Directions ▸ Your answer should consist of the lines in the listing that hold "ankle".

══ Given data

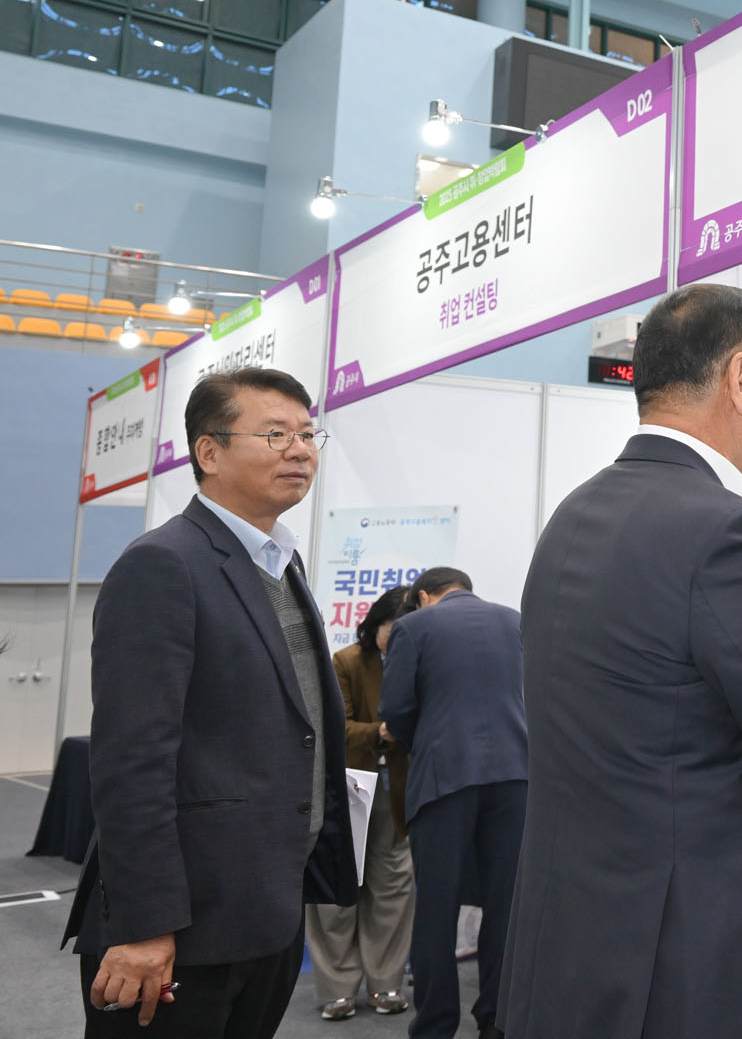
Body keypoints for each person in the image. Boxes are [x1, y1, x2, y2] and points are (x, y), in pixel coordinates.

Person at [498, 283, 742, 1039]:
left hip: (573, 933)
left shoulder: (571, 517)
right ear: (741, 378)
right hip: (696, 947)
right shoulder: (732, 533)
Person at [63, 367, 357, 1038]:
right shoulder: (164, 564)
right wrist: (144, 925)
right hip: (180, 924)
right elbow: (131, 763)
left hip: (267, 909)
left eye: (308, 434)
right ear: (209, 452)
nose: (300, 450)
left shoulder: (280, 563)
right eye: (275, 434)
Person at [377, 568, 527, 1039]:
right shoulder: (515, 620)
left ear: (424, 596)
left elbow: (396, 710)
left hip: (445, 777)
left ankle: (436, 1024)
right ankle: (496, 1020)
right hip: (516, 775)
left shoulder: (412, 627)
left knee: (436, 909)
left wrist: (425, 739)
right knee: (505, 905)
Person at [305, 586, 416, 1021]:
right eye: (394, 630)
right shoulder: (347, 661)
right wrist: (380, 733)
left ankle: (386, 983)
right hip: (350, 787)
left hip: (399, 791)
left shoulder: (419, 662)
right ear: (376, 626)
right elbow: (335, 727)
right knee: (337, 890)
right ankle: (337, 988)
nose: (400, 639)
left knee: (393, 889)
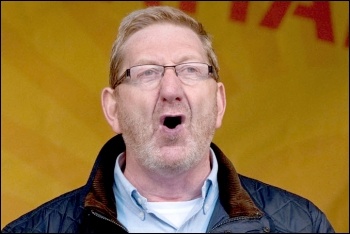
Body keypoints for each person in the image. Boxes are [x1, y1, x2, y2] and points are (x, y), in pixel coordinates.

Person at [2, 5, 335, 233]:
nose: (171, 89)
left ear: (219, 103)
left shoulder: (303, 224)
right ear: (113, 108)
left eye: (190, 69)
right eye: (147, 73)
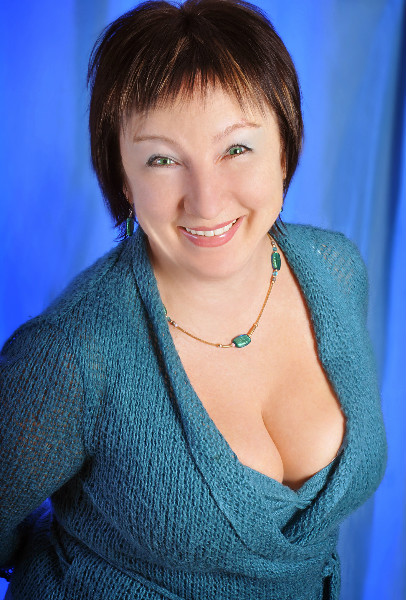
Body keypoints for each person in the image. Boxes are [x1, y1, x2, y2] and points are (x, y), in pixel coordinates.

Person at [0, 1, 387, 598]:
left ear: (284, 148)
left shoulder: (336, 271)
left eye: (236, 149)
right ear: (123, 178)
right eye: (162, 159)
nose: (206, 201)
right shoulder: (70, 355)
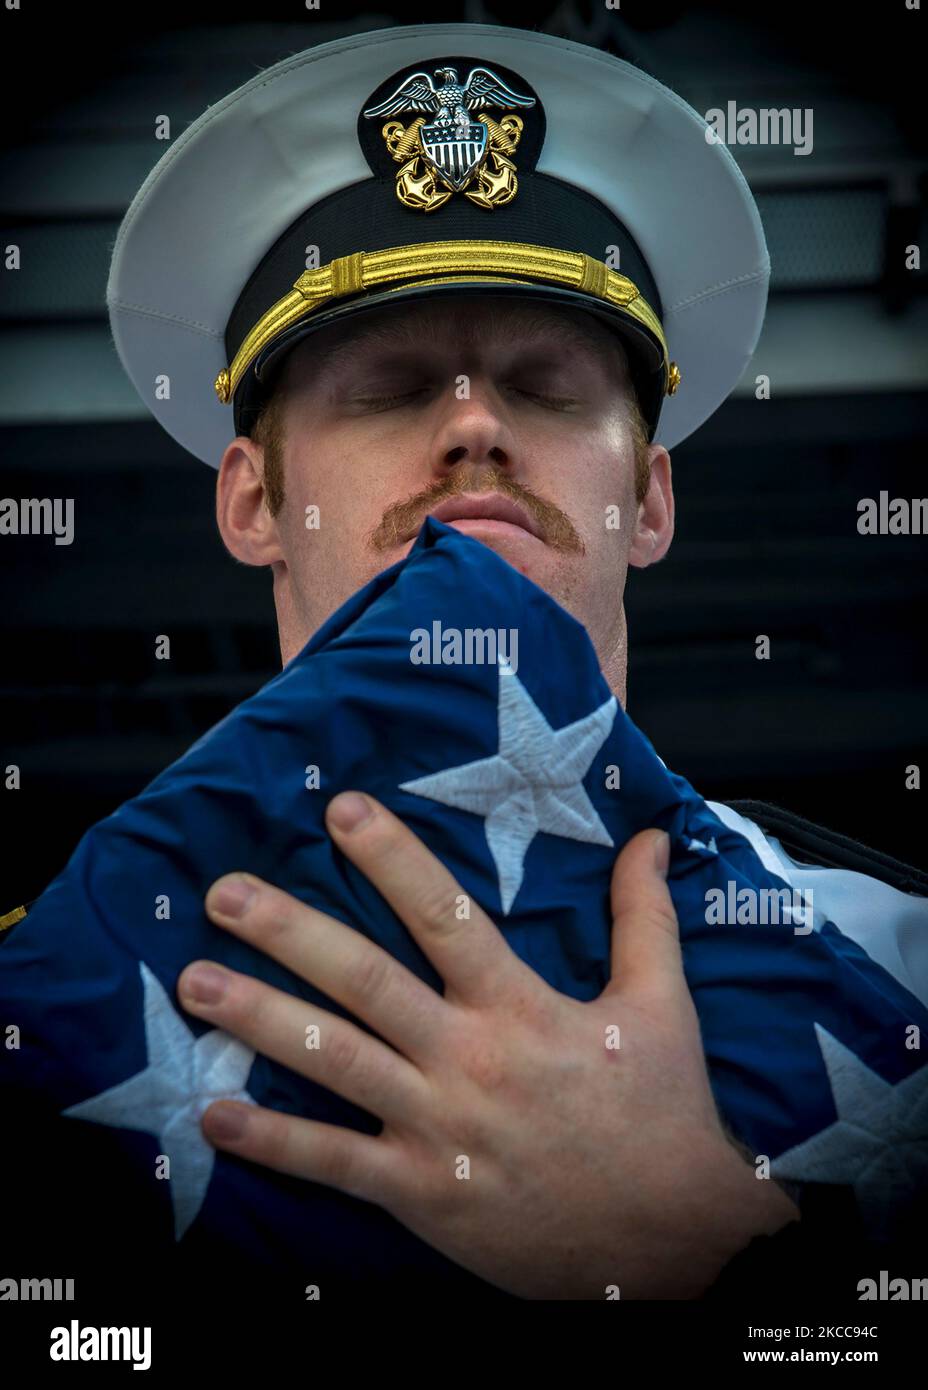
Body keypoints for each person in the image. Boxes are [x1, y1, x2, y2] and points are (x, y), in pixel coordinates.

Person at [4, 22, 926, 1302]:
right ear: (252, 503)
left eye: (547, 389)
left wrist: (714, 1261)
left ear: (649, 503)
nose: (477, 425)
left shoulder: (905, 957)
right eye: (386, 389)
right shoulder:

════

Result for this task ▸
left ankle: (436, 1024)
right ankle: (496, 1020)
left ankle: (386, 983)
right ankle: (337, 988)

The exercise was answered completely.